716 photos, 557 vidéos et 156 enregistrements audio. Telles sont les données recueillies lors de la première phase consacrée au photovoice. Ces chiffres ont été réalisés par les enquêteurs communautaires qui ont été recrutés en début de projet et formés aux techniques de collecte de données, à l’utilisation des outils numériques et aux méthodes participatives. Ils ont travaillé avec 155 informateurs dont 89 hommes et 66 femmes, âgés majoritairement de 36 à 60 ans.

222 entretiens semi-directifs ont été conduits auprès de 222 informateurs (127 hommes et 95 femmes) lors de la seconde phase. Le but de ces entretiens était d’approfondir la compréhension du contenu collecté et des perceptions associées aux risques.

Pourquoi s’intéresser aux représentations visuelles des risques ?

Les croyances, les normes sociales, les représentations collectives, les us et les coutumes sont autant d’éléments qui infleuencent fortement les comportements humains. Par conséquent, une pratique peut être perçue comme normale dans une communauté pourtant elle représente un risque sanitaire important. Inversément, une pratique préventive peut ne pas être acceptée parce qu’elle est mal comprise ou jugée inadéquate avec les habitudes locales.

Etudier les représentations visuelles permet donc de mieux comprendre :

  • Comment les populations perçoivent elles-mêmes les risques ;
  • Quels comportements sont acceptables ou jugés dangereux ;
  • Quels messages de prévention sont susceptibles d’être mieux compris et adoptés.

Les informations issues de cette analyse permet d’élaborer des stratégies de sensibilisation adaptées aux réalités locales.

Les leçons tirées de cette expérience

Plusieurs facteurs clés de réussite ont été identifiés pour une recherche communautaire efficace.

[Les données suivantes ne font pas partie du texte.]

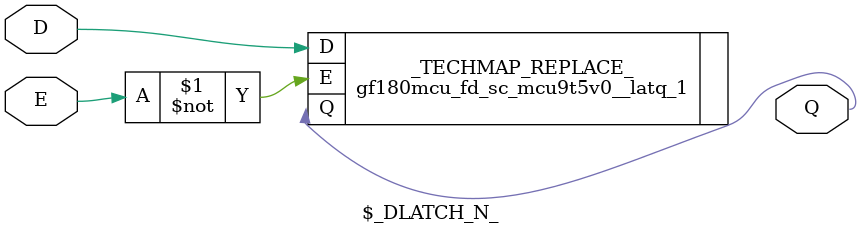
<source format=v>
module $_DLATCH_P_(input E, input D, output Q);
    gf180mcu_fd_sc_mcu9t5v0__latq_1 _TECHMAP_REPLACE_ (
        .D(D),
        .E(E),
        .Q(Q)
        );
endmodule

module $_DLATCH_N_(input E, input D, output Q);
    gf180mcu_fd_sc_mcu9t5v0__latq_1 _TECHMAP_REPLACE_ (
        .D(D),
        .E(~E),
        .Q(Q)
        );
endmodule

</source>
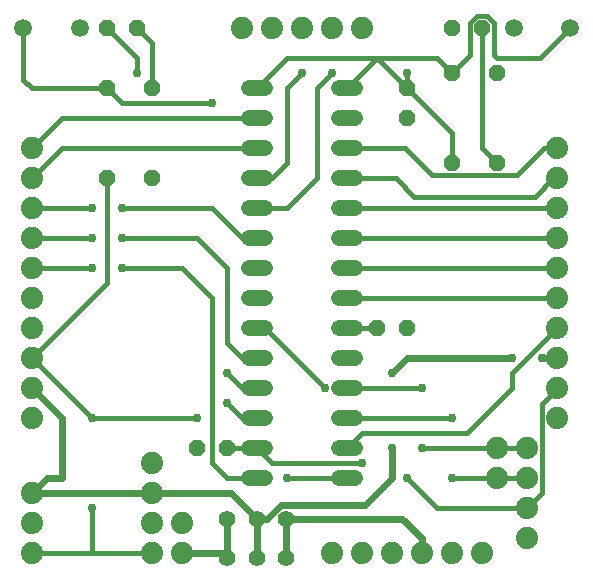
<source format=gbr>
G04 EAGLE Gerber RS-274X export*
G75*
%MOMM*%
%FSLAX34Y34*%
%LPD*%
%INTop Copper*%
%IPPOS*%
%AMOC8*
5,1,8,0,0,1.08239X$1,22.5*%
G01*
%ADD10P,1.429621X8X292.500000*%
%ADD11P,1.429621X8X202.500000*%
%ADD12P,1.429621X8X22.500000*%
%ADD13P,1.429621X8X112.500000*%
%ADD14C,1.320800*%
%ADD15C,1.879600*%
%ADD16C,1.408000*%
%ADD17C,1.508000*%
%ADD18C,0.406400*%
%ADD19C,0.609600*%
%ADD20C,0.756400*%


D10*
X342900Y419100D03*
X342900Y393700D03*
D11*
X190500Y114300D03*
X165100Y114300D03*
D12*
X317500Y215900D03*
X342900Y215900D03*
X381000Y469900D03*
X406400Y469900D03*
X88900Y469900D03*
X114300Y469900D03*
D10*
X419100Y431800D03*
X419100Y355600D03*
D13*
X127000Y342900D03*
X127000Y419100D03*
D10*
X381000Y431800D03*
X381000Y355600D03*
X88900Y419100D03*
X88900Y342900D03*
D14*
X209296Y419100D02*
X222504Y419100D01*
X222504Y393700D02*
X209296Y393700D01*
X209296Y368300D02*
X222504Y368300D01*
X222504Y342900D02*
X209296Y342900D01*
X209296Y317500D02*
X222504Y317500D01*
X222504Y292100D02*
X209296Y292100D01*
X209296Y266700D02*
X222504Y266700D01*
X222504Y241300D02*
X209296Y241300D01*
X209296Y215900D02*
X222504Y215900D01*
X222504Y190500D02*
X209296Y190500D01*
X209296Y165100D02*
X222504Y165100D01*
X222504Y139700D02*
X209296Y139700D01*
X209296Y114300D02*
X222504Y114300D01*
X222504Y88900D02*
X209296Y88900D01*
X285496Y88900D02*
X298704Y88900D01*
X298704Y114300D02*
X285496Y114300D01*
X285496Y139700D02*
X298704Y139700D01*
X298704Y165100D02*
X285496Y165100D01*
X285496Y190500D02*
X298704Y190500D01*
X298704Y215900D02*
X285496Y215900D01*
X285496Y241300D02*
X298704Y241300D01*
X298704Y266700D02*
X285496Y266700D01*
X285496Y292100D02*
X298704Y292100D01*
X298704Y317500D02*
X285496Y317500D01*
X285496Y342900D02*
X298704Y342900D01*
X298704Y368300D02*
X285496Y368300D01*
X285496Y393700D02*
X298704Y393700D01*
X298704Y419100D02*
X285496Y419100D01*
D15*
X419100Y114300D03*
X419100Y88900D03*
X469900Y368300D03*
X469900Y342900D03*
X469900Y317500D03*
X469900Y292100D03*
X469900Y266700D03*
X469900Y241300D03*
X469900Y215900D03*
X469900Y190500D03*
X469900Y165100D03*
X469900Y139700D03*
X25400Y139700D03*
X25400Y165100D03*
X25400Y190500D03*
X25400Y215900D03*
X25400Y241300D03*
X25400Y368300D03*
X25400Y342900D03*
X25400Y317500D03*
X25400Y292100D03*
X25400Y266700D03*
X25400Y76200D03*
X25400Y25400D03*
X25400Y50800D03*
X152400Y50800D03*
X152400Y25400D03*
D16*
X215900Y54600D03*
X190900Y54600D03*
X240900Y54600D03*
X240900Y21600D03*
X215900Y21600D03*
X190900Y21600D03*
D15*
X127000Y25400D03*
X127000Y50800D03*
X127000Y76200D03*
X127000Y101600D03*
X406400Y25400D03*
X381000Y25400D03*
X355600Y25400D03*
X330200Y25400D03*
X304800Y25400D03*
X279400Y25400D03*
X203200Y469900D03*
X228600Y469900D03*
X254000Y469900D03*
X279400Y469900D03*
X304800Y469900D03*
X444500Y38100D03*
X444500Y63500D03*
X444500Y88900D03*
X444500Y114300D03*
D17*
X481200Y469900D03*
X433200Y469900D03*
X17910Y469900D03*
X65910Y469900D03*
D18*
X406400Y469900D02*
X406400Y368300D01*
X419100Y355600D01*
X127000Y457200D02*
X114300Y469900D01*
X127000Y457200D02*
X127000Y419100D01*
D19*
X190900Y54600D02*
X190900Y21600D01*
X187100Y25400D02*
X152400Y25400D01*
X187100Y25400D02*
X190900Y21600D01*
D18*
X190500Y114300D02*
X215900Y114300D01*
X292100Y419100D02*
X317500Y444500D01*
X342900Y419100D01*
X342900Y431800D01*
X342900Y419100D02*
X381000Y381000D01*
X381000Y355600D01*
X469900Y165100D02*
X456946Y152146D01*
X456946Y120174D02*
X457454Y119666D01*
X457454Y76454D01*
X444500Y63500D01*
X456946Y120174D02*
X456946Y152146D01*
D20*
X342900Y431800D03*
D18*
X88900Y254000D02*
X25400Y190500D01*
X88900Y254000D02*
X88900Y342900D01*
D20*
X76200Y63500D03*
X76200Y139700D03*
X165100Y139700D03*
D18*
X76200Y25400D02*
X25400Y25400D01*
X76200Y25400D02*
X127000Y25400D01*
X76200Y25400D02*
X76200Y63500D01*
X76200Y139700D02*
X25400Y190500D01*
X76200Y139700D02*
X165100Y139700D01*
X368300Y63500D02*
X444500Y63500D01*
X368300Y63500D02*
X342900Y88900D01*
D20*
X342900Y88900D03*
X304800Y101600D03*
D18*
X228600Y101600D01*
X215900Y114300D01*
D19*
X240900Y54600D02*
X240900Y21600D01*
X355600Y25400D02*
X355600Y38100D01*
X339100Y54600D01*
X240900Y54600D01*
D18*
X292100Y215900D02*
X317500Y215900D01*
X455800Y444500D02*
X481200Y469900D01*
X455800Y444500D02*
X419100Y444500D01*
X416560Y474108D02*
X410608Y480060D01*
X402192Y480060D01*
X396240Y474108D01*
X416560Y447040D02*
X419100Y444500D01*
X396240Y447040D02*
X381000Y431800D01*
X416560Y447040D02*
X416560Y474108D01*
X396240Y474108D02*
X396240Y447040D01*
X241300Y444500D02*
X215900Y419100D01*
X368300Y444500D02*
X381000Y431800D01*
X368300Y444500D02*
X241300Y444500D01*
D20*
X254000Y431800D03*
D18*
X241300Y419100D01*
X241300Y355600D01*
X228600Y342900D01*
X215900Y342900D01*
D20*
X279400Y431800D03*
D18*
X266700Y419100D01*
X266700Y342900D01*
X241300Y317500D01*
X215900Y317500D01*
X114300Y444500D02*
X88900Y469900D01*
X114300Y444500D02*
X114300Y431800D01*
D20*
X114300Y431800D03*
X190500Y152400D03*
D18*
X203200Y139700D01*
X215900Y139700D01*
X17910Y426590D02*
X17910Y469900D01*
X17910Y426590D02*
X25400Y419100D01*
X88900Y419100D01*
X101600Y406400D01*
X177800Y406400D01*
D20*
X177800Y406400D03*
X190500Y177800D03*
D18*
X203200Y165100D01*
X215900Y165100D01*
X292100Y139700D02*
X381000Y139700D01*
D20*
X381000Y139700D03*
X381000Y88900D03*
D18*
X419100Y88900D01*
X444500Y88900D01*
X355600Y165100D02*
X292100Y165100D01*
D20*
X355600Y165100D03*
X355600Y114300D03*
D18*
X419100Y114300D01*
X444500Y114300D01*
D20*
X273586Y165100D03*
D18*
X222786Y215900D01*
X215900Y215900D01*
X50800Y393700D02*
X25400Y368300D01*
X50800Y393700D02*
X215900Y393700D01*
X50800Y368300D02*
X25400Y342900D01*
X50800Y368300D02*
X215900Y368300D01*
X76200Y317500D02*
X25400Y317500D01*
D20*
X76200Y317500D03*
X101600Y317500D03*
D18*
X177800Y317500D01*
X203200Y292100D01*
X215900Y292100D01*
X76200Y292100D02*
X25400Y292100D01*
D20*
X76200Y292100D03*
X101600Y292100D03*
D18*
X165100Y292100D01*
X190500Y266700D01*
X190500Y203200D02*
X203200Y190500D01*
X215900Y190500D01*
X190500Y203200D02*
X190500Y266700D01*
X292100Y241300D02*
X469900Y241300D01*
X469900Y266700D02*
X292100Y266700D01*
X292100Y292100D02*
X469900Y292100D01*
X469900Y317500D02*
X292100Y317500D01*
X292100Y342900D02*
X333329Y342900D01*
X349077Y327152D01*
X466771Y342900D02*
X469900Y342900D01*
X451023Y327152D02*
X349077Y327152D01*
X451023Y327152D02*
X466771Y342900D01*
X341232Y368300D02*
X292100Y368300D01*
X341232Y368300D02*
X364092Y345440D01*
X458868Y368300D02*
X469900Y368300D01*
X436008Y345440D02*
X364092Y345440D01*
X436008Y345440D02*
X458868Y368300D01*
X292100Y88900D02*
X241300Y88900D01*
D20*
X241300Y88900D03*
D18*
X76200Y266700D02*
X25400Y266700D01*
D20*
X76200Y266700D03*
X101600Y266700D03*
D18*
X152400Y266700D01*
X177800Y241300D02*
X177800Y101600D01*
X190500Y88900D01*
X215900Y88900D01*
X177800Y241300D02*
X152400Y266700D01*
X292100Y114300D02*
X304800Y127000D01*
X393700Y127000D01*
X431800Y165100D01*
X431800Y177800D01*
X469900Y215900D01*
D19*
X215900Y54600D02*
X215900Y21600D01*
X215900Y54600D02*
X194300Y76200D01*
X127000Y76200D01*
X215900Y54600D02*
X224478Y54600D01*
X236090Y66212D01*
X307512Y66212D02*
X330200Y88900D01*
X307512Y66212D02*
X236090Y66212D01*
X330200Y88900D02*
X330200Y114300D01*
D20*
X330200Y114300D03*
X330200Y177800D03*
D19*
X342900Y190500D01*
X431800Y190500D01*
D20*
X431800Y190500D03*
X457200Y190500D03*
D19*
X469900Y190500D01*
X127000Y76200D02*
X25400Y76200D01*
X50800Y139700D02*
X25400Y165100D01*
X50800Y139700D02*
X50800Y88900D01*
X38100Y88900D02*
X25400Y76200D01*
X38100Y88900D02*
X50800Y88900D01*
M02*

</source>
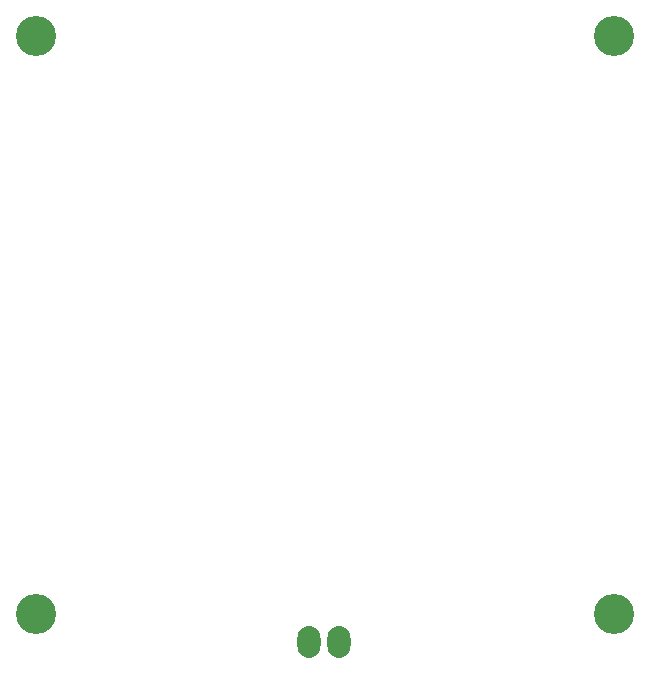
<source format=gbr>
%TF.GenerationSoftware,Altium Limited,Altium Designer,21.4.1 (30)*%
G04 Layer_Color=16711935*
%FSLAX42Y42*%
%MOMM*%
%TF.SameCoordinates,A5F8CCB8-1AD9-4863-A32E-EE0D6D21C85A*%
%TF.FilePolarity,Negative*%
%TF.FileFunction,Soldermask,Bot*%
%TF.Part,Single*%
G01*
G75*
%TA.AperFunction,ComponentPad*%
%ADD53O,1.95X2.70*%
%TA.AperFunction,ViaPad*%
%ADD54C,3.40*%
D53*
X117Y-2683D02*
D03*
X-137D02*
D03*
D54*
X-2450Y2450D02*
D03*
X2450D02*
D03*
Y-2450D02*
D03*
X-2450D02*
D03*
%TF.MD5,ae745eaec6477ea0730cb7d454af25e2*%
M02*

</source>
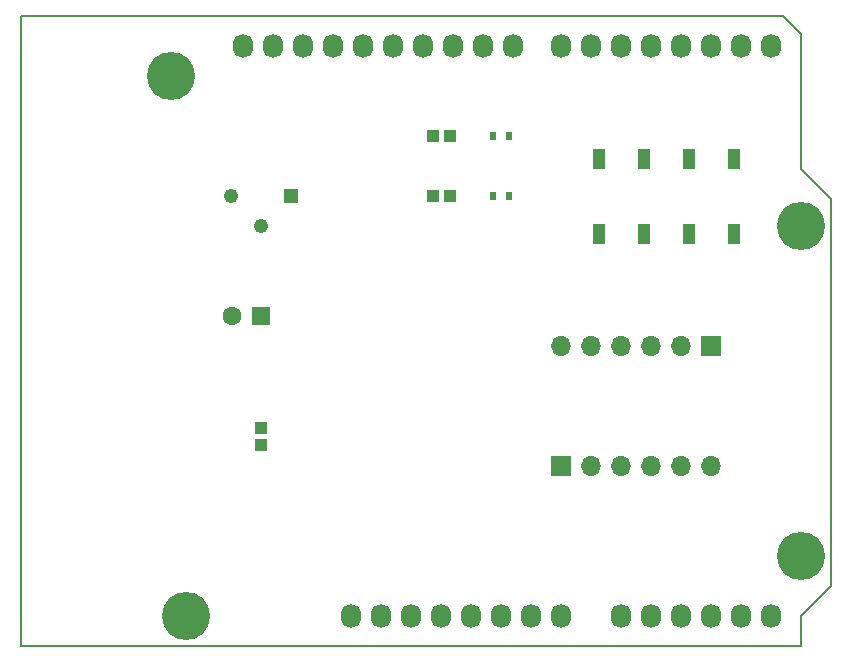
<source format=gts>
%TF.GenerationSoftware,KiCad,Pcbnew,(6.0.2-0)*%
%TF.CreationDate,2022-05-07T22:45:41-07:00*%
%TF.ProjectId,cpe301d_kicad_David_Nakasone,63706533-3031-4645-9f6b-696361645f44,rev?*%
%TF.SameCoordinates,Original*%
%TF.FileFunction,Soldermask,Top*%
%TF.FilePolarity,Negative*%
%FSLAX46Y46*%
G04 Gerber Fmt 4.6, Leading zero omitted, Abs format (unit mm)*
G04 Created by KiCad (PCBNEW (6.0.2-0)) date 2022-05-07 22:45:41*
%MOMM*%
%LPD*%
G01*
G04 APERTURE LIST*
%TA.AperFunction,Profile*%
%ADD10C,0.150000*%
%TD*%
%ADD11O,1.727200X2.032000*%
%ADD12C,4.064000*%
%ADD13R,1.700000X1.700000*%
%ADD14O,1.700000X1.700000*%
%ADD15R,1.040000X1.020000*%
%ADD16R,0.600000X0.800000*%
%ADD17R,1.600000X1.600000*%
%ADD18C,1.600000*%
%ADD19R,1.000000X1.700000*%
%ADD20R,1.020000X1.040000*%
%ADD21R,1.222000X1.222000*%
%ADD22C,1.222000*%
G04 APERTURE END LIST*
D10*
X179578000Y-88519000D02*
X177038000Y-85979000D01*
X177038000Y-126365000D02*
X177038000Y-123825000D01*
X177038000Y-74549000D02*
X175514000Y-73025000D01*
X177038000Y-123825000D02*
X179578000Y-121285000D01*
X110998000Y-73025000D02*
X110998000Y-126365000D01*
X179578000Y-121285000D02*
X179578000Y-88519000D01*
X110998000Y-126365000D02*
X177038000Y-126365000D01*
X175514000Y-73025000D02*
X110998000Y-73025000D01*
X177038000Y-85979000D02*
X177038000Y-74549000D01*
D11*
%TO.C,P1*%
X138938000Y-123825000D03*
X141478000Y-123825000D03*
X144018000Y-123825000D03*
X146558000Y-123825000D03*
X149098000Y-123825000D03*
X151638000Y-123825000D03*
X154178000Y-123825000D03*
X156718000Y-123825000D03*
%TD*%
%TO.C,P2*%
X161798000Y-123825000D03*
X164338000Y-123825000D03*
X166878000Y-123825000D03*
X169418000Y-123825000D03*
X171958000Y-123825000D03*
X174498000Y-123825000D03*
%TD*%
%TO.C,P3*%
X129794000Y-75565000D03*
X132334000Y-75565000D03*
X134874000Y-75565000D03*
X137414000Y-75565000D03*
X139954000Y-75565000D03*
X142494000Y-75565000D03*
X145034000Y-75565000D03*
X147574000Y-75565000D03*
X150114000Y-75565000D03*
X152654000Y-75565000D03*
%TD*%
%TO.C,P4*%
X156718000Y-75565000D03*
X159258000Y-75565000D03*
X161798000Y-75565000D03*
X164338000Y-75565000D03*
X166878000Y-75565000D03*
X169418000Y-75565000D03*
X171958000Y-75565000D03*
X174498000Y-75565000D03*
%TD*%
D12*
%TO.C,P5*%
X124968000Y-123825000D03*
%TD*%
%TO.C,P6*%
X177038000Y-118745000D03*
%TD*%
%TO.C,P7*%
X123698000Y-78105000D03*
%TD*%
%TO.C,P8*%
X177038000Y-90805000D03*
%TD*%
D13*
%TO.C,J2*%
X169418000Y-100965000D03*
D14*
X166878000Y-100965000D03*
X164338000Y-100965000D03*
X161798000Y-100965000D03*
X159258000Y-100965000D03*
X156718000Y-100965000D03*
%TD*%
D15*
%TO.C,R3*%
X145823000Y-88265000D03*
X147293000Y-88265000D03*
%TD*%
D13*
%TO.C,J1*%
X156718000Y-111125000D03*
D14*
X159258000Y-111125000D03*
X161798000Y-111125000D03*
X164338000Y-111125000D03*
X166878000Y-111125000D03*
X169418000Y-111125000D03*
%TD*%
D16*
%TO.C,D1*%
X152338000Y-83185000D03*
X150938000Y-83185000D03*
%TD*%
%TO.C,D2*%
X152338000Y-88265000D03*
X150938000Y-88265000D03*
%TD*%
D15*
%TO.C,R2*%
X145823000Y-83185000D03*
X147293000Y-83185000D03*
%TD*%
D17*
%TO.C,C1*%
X131318000Y-98425000D03*
D18*
X128818000Y-98425000D03*
%TD*%
D19*
%TO.C,S2*%
X159898000Y-91415000D03*
X159898000Y-85115000D03*
X163698000Y-91415000D03*
X163698000Y-85115000D03*
%TD*%
%TO.C,S1*%
X167518000Y-91415000D03*
X167518000Y-85115000D03*
X171318000Y-91415000D03*
X171318000Y-85115000D03*
%TD*%
D20*
%TO.C,R1*%
X131318000Y-109320000D03*
X131318000Y-107850000D03*
%TD*%
D21*
%TO.C,VR1*%
X133858000Y-88265000D03*
D22*
X131318000Y-90805000D03*
X128778000Y-88265000D03*
%TD*%
M02*

</source>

Parmi les enseignements majeurs figurent :

  • L’importance de construire des partenariats solides avec les acteurs locaux ;
  • La nécessité d’investir dans la formation;
  • L’intérêt de disposer d’un nombre suffisant de participants pour garantir la robustesse des données ;
  • La valeur ajoutée des technologies numériques dans la collecte et le suivi des informations ;
  • L’importance d’un système permettant des corrections rapides lorsque des difficultés sont identifiées sur le terrain.

Ces leçons constituent des références utiles pour de futurs projets de recherche participative au Cameroun.

Une science construite avec les communautés

Le projet ReCamPraRisk démontre à suffisance toute la pertinence d’impliquer activement les populations concernées dans une recherche. Ces habitants deviennent des producteurs de connaissances et des acteurs de changement grâce notamment à la méthode photovoice.

Cette démarche est en droite ligne avec la vision du Site ANRS MIE Cameroun, celle de produire des connaissances scientifiques utiles tout en respectant et en valorisant l’expertise des communautés concernées.